■ The problem ■
Return all lines in the data where the string "Galarreta" can be found.

■ Data ■
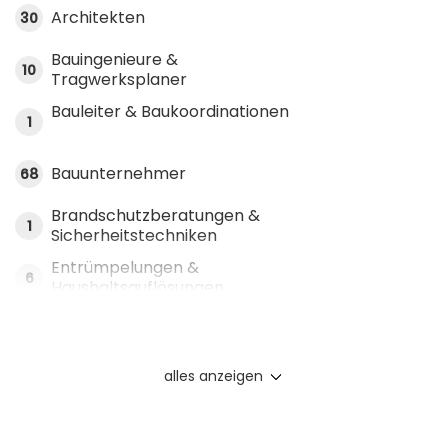
Architekten
30
Bauingenieure &
10
Tragwerksplaner
Bauleiter & Baukoordinationen
1
Bauunternehmer
68
Brandschutzberatungen &
1
Sicherheitstechniken
Entrümpelungen &
6
Haushaltsauflösungen
alles anzeigen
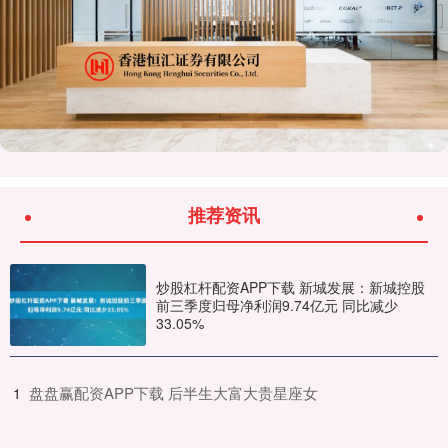
推荐资讯
炒股杠杆配资APP下载 新城发展：新城控股
前三季度归母净利润9.74亿元 同比减少
33.05%
​盘盘赢配资APP下载 后半生大富大贵星座女
1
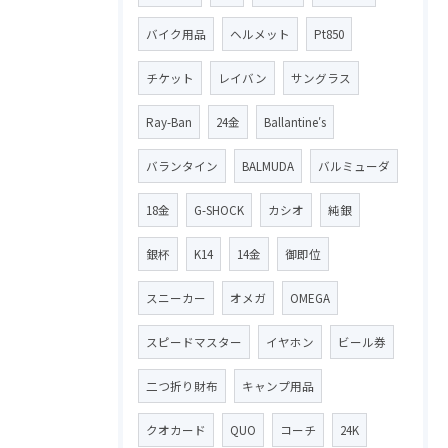
バイク用品
ヘルメット
Pt850
チケット
レイバン
サングラス
Ray-Ban
24金
Ballantine′s
バランタイン
BALMUDA
バルミューダ
18金
G-SHOCK
カシオ
純銀
銀杯
K14
14金
御即位
スニーカー
オメガ
OMEGA
スピードマスター
イヤホン
ビール券
二つ折り財布
キャンプ用品
クオカード
QUO
コーチ
24K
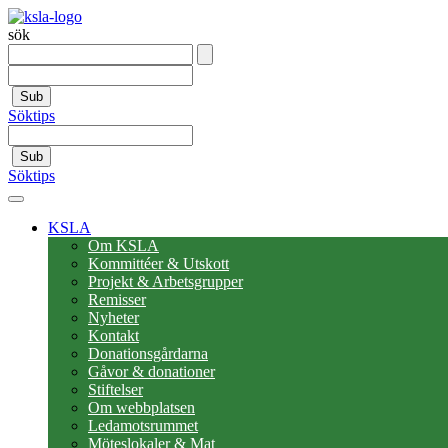
sök
Sub
Söktips
Sub
Söktips
KSLA
Om KSLA
Kommittéer & Utskott
Projekt & Arbetsgrupper
Remisser
Nyheter
Kontakt
Donationsgårdarna
Gåvor & donationer
Stiftelser
Om webbplatsen
Ledamotsrummet
Möteslokaler & Mat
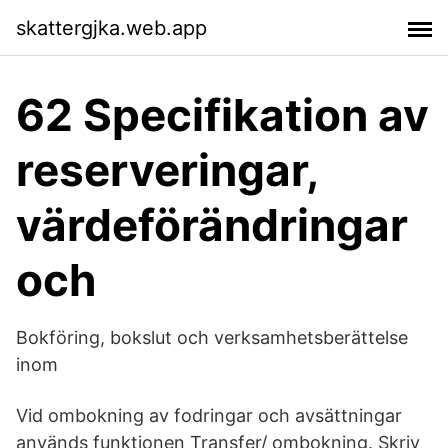
skattergjka.web.app
62 Specifikation av
reserveringar,
värdeförändringar
och
Bokföring, bokslut och verksamhetsberättelse
inom
Vid ombokning av fodringar och avsättningar
används funktionen Transfer/ ombokning. Skriv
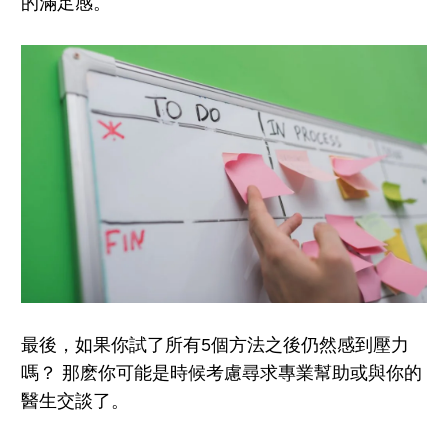
的滿足感。
最後，如果你試了所有5個方法之後仍然感到壓力
嗎？ 那麽你可能是時候考慮尋求專業幫助或與你的
醫生交談了。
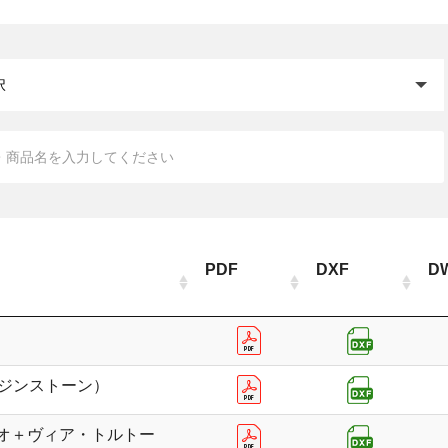
閉じる
PDF
DXF
D
レジンストーン）
オ＋ヴィア・トルトー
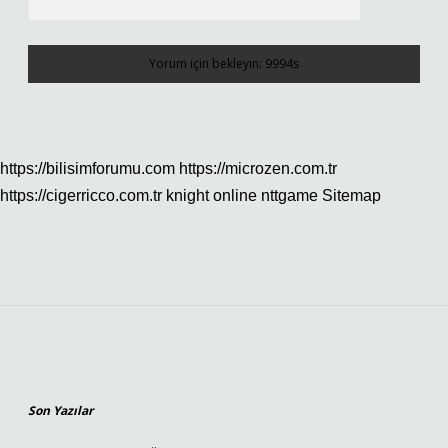
https://bilisimforumu.com
https://microzen.com.tr
https://cigerricco.com.tr
knight online
nttgame
Sitemap
Sidebar
Son Yazılar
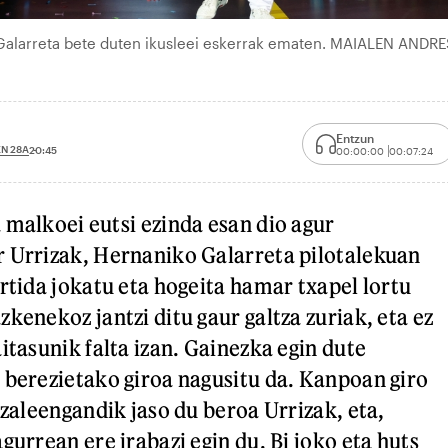
, Galarreta bete duten ikusleei eskerrak ematen. MAIALEN ANDRE
Entzun
N 28A
20:45
00:00:00
00:07:24
 malkoei eutsi ezinda esan dio agur
 Urrizak, Hernaniko Galarreta pilotalekuan
rtida jokatu eta hogeita hamar txapel lortu
kenekoz jantzi ditu gaur galtza zuriak, eta ez
itasunik falta izan. Gainezka egin dute
 berezietako giroa nagusitu da. Kanpoan giro
 zaleengandik jaso du beroa Urrizak, eta,
gurrean ere irabazi egin du. Bi joko eta huts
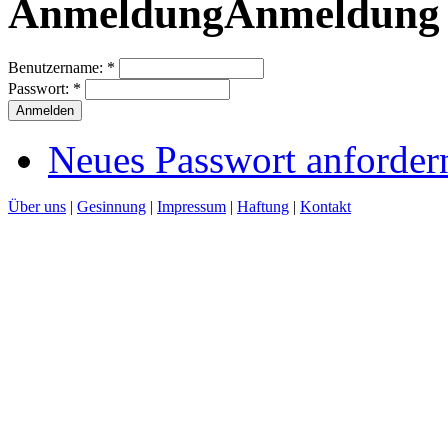
Anmeldung
Benutzername:
*
Passwort:
*
Neues Passwort anforder
Über uns
|
Gesinnung
|
Impressum
|
Haftung
|
Kontakt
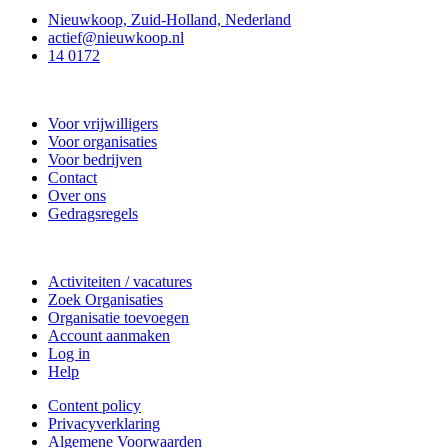
Nieuwkoop, Zuid-Holland, Nederland
actief@nieuwkoop.nl
14 0172
Nieuwkoop Actief
Voor vrijwilligers
Voor organisaties
Voor bedrijven
Contact
Over ons
Gedragsregels
Doe mee
Activiteiten / vacatures
Zoek Organisaties
Organisatie toevoegen
Account aanmaken
Log in
Help
Content policy
Privacyverklaring
Algemene Voorwaarden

■ Exercise solution ■
, Galarreta bete duten ikusleei eskerrak ematen. MAIALEN ANDRE
 Urrizak, Hernaniko Galarreta pilotalekuan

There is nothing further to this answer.